The economic policies forced on Bolivia in those years were a precursor of the structural adjustment programs imposed on the continent thirty years later, under the terms of the neoliberal "Washington consensus," which has generally had disastrous effects wherever its strictures have been observed. By now, the victims of neoliberal market fundamentalism are coming to include the rich countries, where the curse of financial liberalization is bringing about the worst financial crisis since the Great Depression of the 1930s and leading to massive state intervention in a desperate effort to rescue collapsing financial institutions.

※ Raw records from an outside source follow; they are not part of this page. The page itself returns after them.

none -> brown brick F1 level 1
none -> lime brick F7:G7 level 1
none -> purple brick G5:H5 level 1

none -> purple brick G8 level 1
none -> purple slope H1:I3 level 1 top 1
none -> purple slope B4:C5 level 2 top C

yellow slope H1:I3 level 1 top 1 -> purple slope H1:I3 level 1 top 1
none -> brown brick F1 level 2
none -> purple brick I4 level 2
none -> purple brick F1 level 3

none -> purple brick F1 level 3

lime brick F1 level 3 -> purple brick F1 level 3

We should note that this is a regular feature of contemporary state capitalism, though the scale today is unprecedented. A study by two well-known international economists 15 years ago found that at least twenty companies in the top Fortune 100 would not have survived if they had not been saved by their respective governments, and that many of the rest gained substantially by demanding that governments "socialise their losses." Such government intervention "has been the rule rather than the exception over the past two centuries," they conclude from a detailed analysis. [Ruigrok and von Tulder]

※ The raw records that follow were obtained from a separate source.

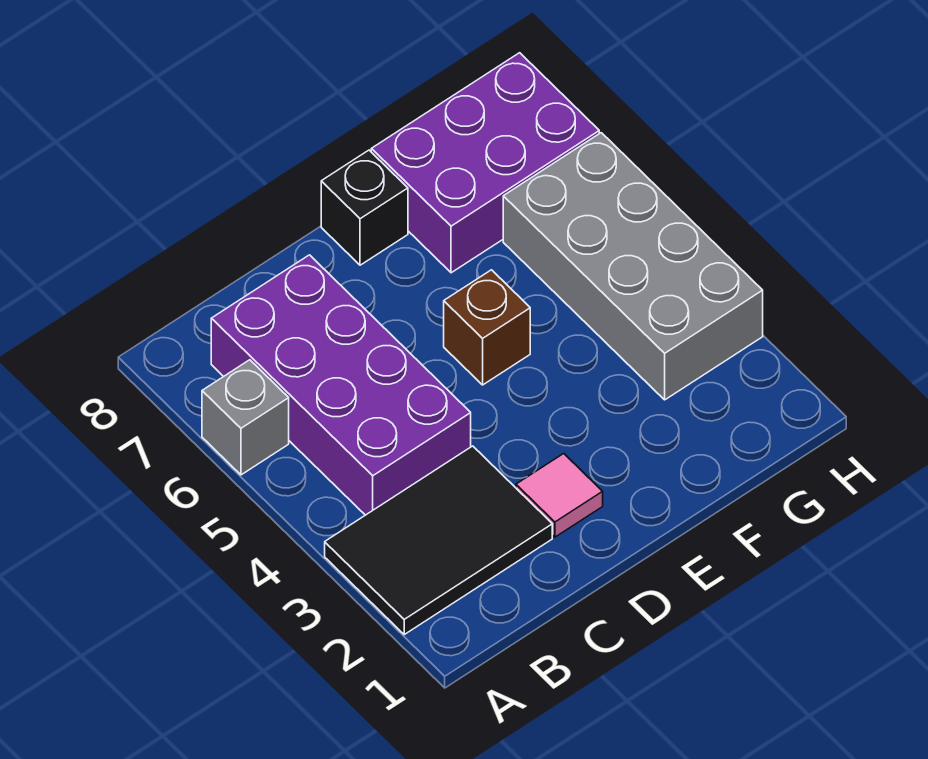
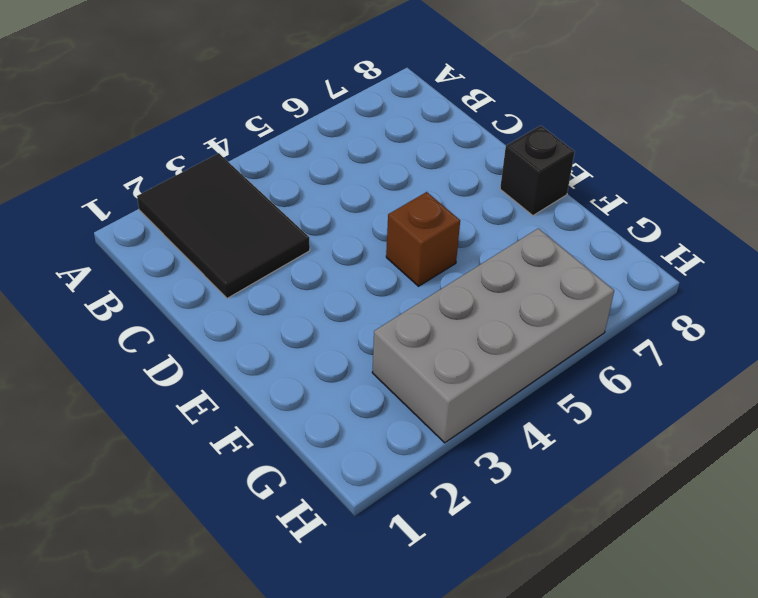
none -> grey brick A6 level 1
none -> purple brick B4:C7 level 1

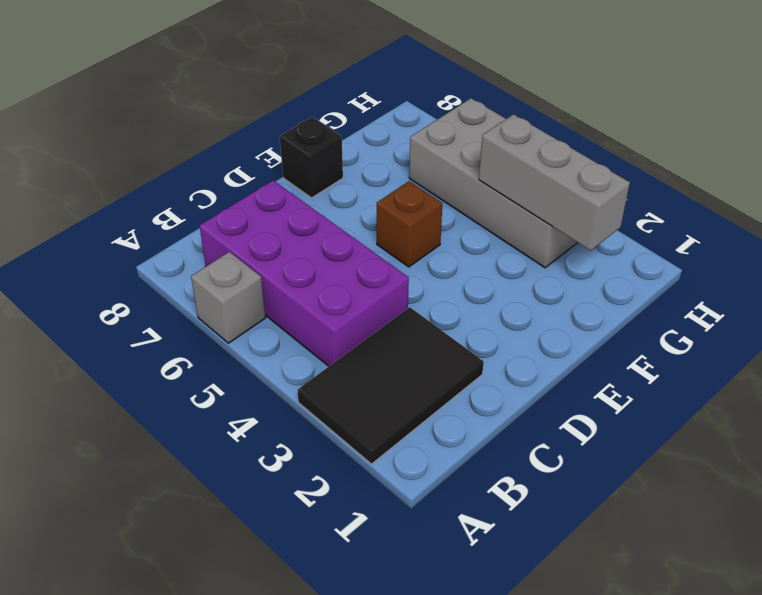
grey brick G2:G4 level 2 -> none
none -> pink tile D2 level 1
none -> purple brick F7:H8 level 1

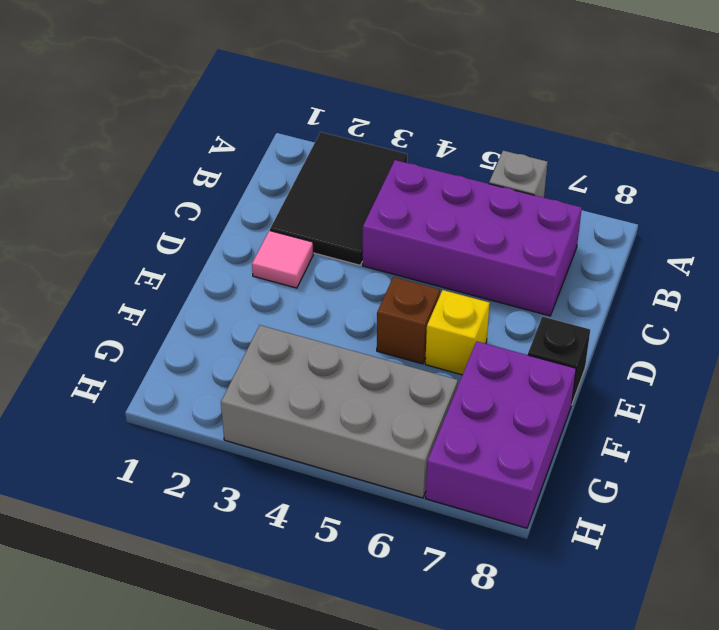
yellow brick E6 level 1 -> none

We might also take note of the striking similarity between the structural adjustment programs imposed on the weak by the International Monetary Fund, and the huge financial bailout that is on the front pages today in the North. The US executive-director of the IMF, adopt ing an image from the Mafia, described the institution as "the credit community's enforcer." Under the rules of the Western-run international economy, investors make loans to third world tyrannies, and since the loans carry considerable risk, make enormous profits. Suppose the borrower defaults. In a capitalist economy, the lenders would incur the loss. But really existing capitalism functions quite differently. If the borrowers cannot pay the debts, then the IMF steps in to guarantee that lenders and investors are protected. The debt is transferred to the poor population of the debtor country, who never borrowed the money in the first place and gained little if anything from it. That is called "structural adjustment." And taxpayers in the rich country, who also gained nothing from the loans, sustain the IMF through their taxes. These doctrines do not derive from economic theory; they merely reflect the distribution of decision-making power.

The designers of the international economy sternly demand that the poor accept market discipline, but they ensure that they themselves are protected from its ravages, a useful arrangement that goes back to the origins of modern industrial capitalism, and played a large role in dividing the world into rich and poor societies, the first and third worlds.

This wonderful anti-market system designed by self-proclaimed market enthusiasts is now being implemented in the United States, to deal with the very ominous crisis of financial markets. In general, markets have well-known inefficiencies. One is that transactions do not take into account the effect on others who are not party to the transaction. These so-called "externalities" can be huge. That is particularly so in the case of financial institutions. Their task is to take risks, and if well-managed, to ensure that potential losses to themselves will be covered. To themselves. Under capitalist rules, it is not their business to consider the cost to others if their practices lead to financial crisis, as they regularly do. In economists' terms, risk is underpriced, because systemic risk is not priced into decisions. That leads to repeated crisis, naturally. At that point, we turn to the IMF solution. The costs are transferred to the public, which had nothing to do with the risky choices but is now compelled to pay the costs - in the US, perhaps mounting to about $1 trillion right now. And of course the public has no voice in determining these outcomes, any more than poor peasants have a voice in being subjected to cruel structural adjustment programs.